[Revision comparison data]
============================================================

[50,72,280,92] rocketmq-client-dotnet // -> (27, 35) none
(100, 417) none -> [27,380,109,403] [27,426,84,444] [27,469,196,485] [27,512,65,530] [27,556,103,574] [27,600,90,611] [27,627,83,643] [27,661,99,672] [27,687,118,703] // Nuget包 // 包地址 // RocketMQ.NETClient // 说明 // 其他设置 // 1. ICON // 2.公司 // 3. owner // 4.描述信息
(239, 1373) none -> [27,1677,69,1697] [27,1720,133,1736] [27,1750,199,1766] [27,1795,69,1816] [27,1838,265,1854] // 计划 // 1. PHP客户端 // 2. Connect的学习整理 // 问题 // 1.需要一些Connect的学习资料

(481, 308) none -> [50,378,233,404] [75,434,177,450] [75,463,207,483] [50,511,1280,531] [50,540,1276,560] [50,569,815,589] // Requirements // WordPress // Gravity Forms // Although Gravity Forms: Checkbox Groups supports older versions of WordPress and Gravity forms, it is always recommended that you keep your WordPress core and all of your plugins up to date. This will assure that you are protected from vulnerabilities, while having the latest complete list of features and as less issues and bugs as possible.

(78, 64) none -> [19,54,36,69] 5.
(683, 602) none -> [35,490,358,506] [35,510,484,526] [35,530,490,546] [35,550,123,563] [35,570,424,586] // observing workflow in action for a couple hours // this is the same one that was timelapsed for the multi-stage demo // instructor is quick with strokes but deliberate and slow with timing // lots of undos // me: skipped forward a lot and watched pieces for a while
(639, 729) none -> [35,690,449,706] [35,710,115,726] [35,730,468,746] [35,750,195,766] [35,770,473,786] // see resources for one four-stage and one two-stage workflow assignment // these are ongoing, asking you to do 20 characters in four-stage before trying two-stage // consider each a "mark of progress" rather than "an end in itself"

============================================================

Return each line from the records that includes the word "while".

(481, 308) none -> [50,378,233,404] [75,434,177,450] [75,463,207,483] [50,511,1280,531] [50,540,1276,560] [50,569,815,589] // Requirements // WordPress // Gravity Forms // Although Gravity Forms: Checkbox Groups supports older versions of WordPress and Gravity forms, it is always recommended that you keep your WordPress core and all of your plugins up to date. This will assure that you are protected from vulnerabilities, while having the latest complete list of features and as less issues and bugs as possible.
(683, 602) none -> [35,490,358,506] [35,510,484,526] [35,530,490,546] [35,550,123,563] [35,570,424,586] // observing workflow in action for a couple hours // this is the same one that was timelapsed for the multi-stage demo // instructor is quick with strokes but deliberate and slow with timing // lots of undos // me: skipped forward a lot and watched pieces for a while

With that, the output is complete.